• [Data to process]:
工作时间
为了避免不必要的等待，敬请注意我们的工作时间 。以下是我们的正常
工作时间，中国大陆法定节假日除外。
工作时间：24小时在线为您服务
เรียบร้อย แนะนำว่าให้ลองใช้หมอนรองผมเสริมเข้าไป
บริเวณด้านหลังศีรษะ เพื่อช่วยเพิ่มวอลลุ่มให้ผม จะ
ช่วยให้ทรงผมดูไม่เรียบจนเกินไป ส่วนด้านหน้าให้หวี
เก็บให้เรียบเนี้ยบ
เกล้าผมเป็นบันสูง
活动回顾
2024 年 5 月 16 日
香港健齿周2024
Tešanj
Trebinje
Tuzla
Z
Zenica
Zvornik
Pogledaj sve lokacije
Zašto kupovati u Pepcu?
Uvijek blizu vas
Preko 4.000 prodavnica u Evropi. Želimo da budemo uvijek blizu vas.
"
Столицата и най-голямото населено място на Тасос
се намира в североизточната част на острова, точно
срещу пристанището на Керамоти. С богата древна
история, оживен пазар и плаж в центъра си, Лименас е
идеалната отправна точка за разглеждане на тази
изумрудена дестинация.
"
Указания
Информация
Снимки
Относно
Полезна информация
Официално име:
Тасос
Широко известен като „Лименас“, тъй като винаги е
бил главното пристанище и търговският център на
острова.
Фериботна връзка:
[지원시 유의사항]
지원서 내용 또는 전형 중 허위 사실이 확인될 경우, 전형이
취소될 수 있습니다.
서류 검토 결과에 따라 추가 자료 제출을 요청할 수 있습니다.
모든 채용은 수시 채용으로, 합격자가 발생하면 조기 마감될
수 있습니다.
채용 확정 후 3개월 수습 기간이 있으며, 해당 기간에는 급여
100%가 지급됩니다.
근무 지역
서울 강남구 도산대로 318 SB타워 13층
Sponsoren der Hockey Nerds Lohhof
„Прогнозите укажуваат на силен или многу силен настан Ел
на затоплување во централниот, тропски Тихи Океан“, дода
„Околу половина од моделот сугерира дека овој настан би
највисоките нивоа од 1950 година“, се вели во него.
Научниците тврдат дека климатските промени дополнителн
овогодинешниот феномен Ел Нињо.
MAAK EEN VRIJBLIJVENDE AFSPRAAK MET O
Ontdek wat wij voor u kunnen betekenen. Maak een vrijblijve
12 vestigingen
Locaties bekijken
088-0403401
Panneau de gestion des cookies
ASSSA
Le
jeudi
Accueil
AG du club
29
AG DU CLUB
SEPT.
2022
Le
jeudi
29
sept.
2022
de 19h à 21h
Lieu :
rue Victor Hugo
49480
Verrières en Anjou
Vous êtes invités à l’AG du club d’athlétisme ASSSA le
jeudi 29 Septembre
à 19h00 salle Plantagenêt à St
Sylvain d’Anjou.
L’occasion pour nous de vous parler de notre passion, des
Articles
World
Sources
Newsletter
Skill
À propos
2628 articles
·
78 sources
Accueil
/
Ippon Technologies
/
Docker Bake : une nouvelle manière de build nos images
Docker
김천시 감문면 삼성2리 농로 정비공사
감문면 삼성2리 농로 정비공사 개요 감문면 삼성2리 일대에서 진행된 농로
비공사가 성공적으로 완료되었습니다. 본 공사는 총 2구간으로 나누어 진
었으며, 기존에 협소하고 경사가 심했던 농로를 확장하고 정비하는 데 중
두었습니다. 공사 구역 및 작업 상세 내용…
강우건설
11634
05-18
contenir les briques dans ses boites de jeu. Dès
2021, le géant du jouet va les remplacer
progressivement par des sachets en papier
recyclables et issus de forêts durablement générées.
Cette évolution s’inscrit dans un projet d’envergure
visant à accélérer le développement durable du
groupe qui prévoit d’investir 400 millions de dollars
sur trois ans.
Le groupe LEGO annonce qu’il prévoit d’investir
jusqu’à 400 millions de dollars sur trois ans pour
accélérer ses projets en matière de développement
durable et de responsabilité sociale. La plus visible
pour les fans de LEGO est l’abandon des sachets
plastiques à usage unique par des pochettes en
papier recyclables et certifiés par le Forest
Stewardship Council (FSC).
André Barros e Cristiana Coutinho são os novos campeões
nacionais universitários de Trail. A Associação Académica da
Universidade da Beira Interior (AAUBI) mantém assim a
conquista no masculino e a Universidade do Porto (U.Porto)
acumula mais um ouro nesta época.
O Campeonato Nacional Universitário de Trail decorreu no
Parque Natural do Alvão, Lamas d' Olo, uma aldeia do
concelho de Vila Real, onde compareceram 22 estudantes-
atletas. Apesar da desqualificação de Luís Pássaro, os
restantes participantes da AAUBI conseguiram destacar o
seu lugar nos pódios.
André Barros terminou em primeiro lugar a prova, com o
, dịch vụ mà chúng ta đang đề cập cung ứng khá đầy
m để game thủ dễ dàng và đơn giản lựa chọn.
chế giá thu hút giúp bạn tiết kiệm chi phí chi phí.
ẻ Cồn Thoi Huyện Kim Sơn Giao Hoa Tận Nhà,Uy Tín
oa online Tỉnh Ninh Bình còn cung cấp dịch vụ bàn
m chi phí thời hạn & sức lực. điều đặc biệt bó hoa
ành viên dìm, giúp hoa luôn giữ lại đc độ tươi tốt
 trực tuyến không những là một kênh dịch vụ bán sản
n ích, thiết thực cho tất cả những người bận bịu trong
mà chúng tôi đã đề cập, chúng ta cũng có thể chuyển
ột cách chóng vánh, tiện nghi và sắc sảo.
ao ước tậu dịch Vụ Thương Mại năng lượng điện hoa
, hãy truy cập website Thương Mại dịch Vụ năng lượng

• [Exercise]: Copy all the lines again, swapping every "ASSSA" for "A.S.S.S.A." and keeping everything else the same.

• [Answer to the exercise]:
工作时间
为了避免不必要的等待，敬请注意我们的工作时间 。以下是我们的正常
工作时间，中国大陆法定节假日除外。
工作时间：24小时在线为您服务
เรียบร้อย แนะนำว่าให้ลองใช้หมอนรองผมเสริมเข้าไป
บริเวณด้านหลังศีรษะ เพื่อช่วยเพิ่มวอลลุ่มให้ผม จะ
ช่วยให้ทรงผมดูไม่เรียบจนเกินไป ส่วนด้านหน้าให้หวี
เก็บให้เรียบเนี้ยบ
เกล้าผมเป็นบันสูง
活动回顾
2024 年 5 月 16 日
香港健齿周2024
Tešanj
Trebinje
Tuzla
Z
Zenica
Zvornik
Pogledaj sve lokacije
Zašto kupovati u Pepcu?
Uvijek blizu vas
Preko 4.000 prodavnica u Evropi. Želimo da budemo uvijek blizu vas.
"
Столицата и най-голямото населено място на Тасос
се намира в североизточната част на острова, точно
срещу пристанището на Керамоти. С богата древна
история, оживен пазар и плаж в центъра си, Лименас е
идеалната отправна точка за разглеждане на тази
изумрудена дестинация.
"
Указания
Информация
Снимки
Относно
Полезна информация
Официално име:
Тасос
Широко известен като „Лименас“, тъй като винаги е
бил главното пристанище и търговският център на
острова.
Фериботна връзка:
[지원시 유의사항]
지원서 내용 또는 전형 중 허위 사실이 확인될 경우, 전형이
취소될 수 있습니다.
서류 검토 결과에 따라 추가 자료 제출을 요청할 수 있습니다.
모든 채용은 수시 채용으로, 합격자가 발생하면 조기 마감될
수 있습니다.
채용 확정 후 3개월 수습 기간이 있으며, 해당 기간에는 급여
100%가 지급됩니다.
근무 지역
서울 강남구 도산대로 318 SB타워 13층
Sponsoren der Hockey Nerds Lohhof
„Прогнозите укажуваат на силен или многу силен настан Ел
на затоплување во централниот, тропски Тихи Океан“, дода
„Околу половина од моделот сугерира дека овој настан би
највисоките нивоа од 1950 година“, се вели во него.
Научниците тврдат дека климатските промени дополнителн
овогодинешниот феномен Ел Нињо.
MAAK EEN VRIJBLIJVENDE AFSPRAAK MET O
Ontdek wat wij voor u kunnen betekenen. Maak een vrijblijve
12 vestigingen
Locaties bekijken
088-0403401
Panneau de gestion des cookies
A.S.S.S.A.
Le
jeudi
Accueil
AG du club
29
AG DU CLUB
SEPT.
2022
Le
jeudi
29
sept.
2022
de 19h à 21h
Lieu :
rue Victor Hugo
49480
Verrières en Anjou
Vous êtes invités à l’AG du club d’athlétisme A.S.S.S.A. le
jeudi 29 Septembre
à 19h00 salle Plantagenêt à St
Sylvain d’Anjou.
L’occasion pour nous de vous parler de notre passion, des
Articles
World
Sources
Newsletter
Skill
À propos
2628 articles
·
78 sources
Accueil
/
Ippon Technologies
/
Docker Bake : une nouvelle manière de build nos images
Docker
김천시 감문면 삼성2리 농로 정비공사
감문면 삼성2리 농로 정비공사 개요 감문면 삼성2리 일대에서 진행된 농로
비공사가 성공적으로 완료되었습니다. 본 공사는 총 2구간으로 나누어 진
었으며, 기존에 협소하고 경사가 심했던 농로를 확장하고 정비하는 데 중
두었습니다. 공사 구역 및 작업 상세 내용…
강우건설
11634
05-18
contenir les briques dans ses boites de jeu. Dès
2021, le géant du jouet va les remplacer
progressivement par des sachets en papier
recyclables et issus de forêts durablement générées.
Cette évolution s’inscrit dans un projet d’envergure
visant à accélérer le développement durable du
groupe qui prévoit d’investir 400 millions de dollars
sur trois ans.
Le groupe LEGO annonce qu’il prévoit d’investir
jusqu’à 400 millions de dollars sur trois ans pour
accélérer ses projets en matière de développement
durable et de responsabilité sociale. La plus visible
pour les fans de LEGO est l’abandon des sachets
plastiques à usage unique par des pochettes en
papier recyclables et certifiés par le Forest
Stewardship Council (FSC).
André Barros e Cristiana Coutinho são os novos campeões
nacionais universitários de Trail. A Associação Académica da
Universidade da Beira Interior (AAUBI) mantém assim a
conquista no masculino e a Universidade do Porto (U.Porto)
acumula mais um ouro nesta época.
O Campeonato Nacional Universitário de Trail decorreu no
Parque Natural do Alvão, Lamas d' Olo, uma aldeia do
concelho de Vila Real, onde compareceram 22 estudantes-
atletas. Apesar da desqualificação de Luís Pássaro, os
restantes participantes da AAUBI conseguiram destacar o
seu lugar nos pódios.
André Barros terminou em primeiro lugar a prova, com o
, dịch vụ mà chúng ta đang đề cập cung ứng khá đầy
m để game thủ dễ dàng và đơn giản lựa chọn.
chế giá thu hút giúp bạn tiết kiệm chi phí chi phí.
ẻ Cồn Thoi Huyện Kim Sơn Giao Hoa Tận Nhà,Uy Tín
oa online Tỉnh Ninh Bình còn cung cấp dịch vụ bàn
m chi phí thời hạn & sức lực. điều đặc biệt bó hoa
ành viên dìm, giúp hoa luôn giữ lại đc độ tươi tốt
 trực tuyến không những là một kênh dịch vụ bán sản
n ích, thiết thực cho tất cả những người bận bịu trong
mà chúng tôi đã đề cập, chúng ta cũng có thể chuyển
ột cách chóng vánh, tiện nghi và sắc sảo.
ao ước tậu dịch Vụ Thương Mại năng lượng điện hoa
, hãy truy cập website Thương Mại dịch Vụ năng lượng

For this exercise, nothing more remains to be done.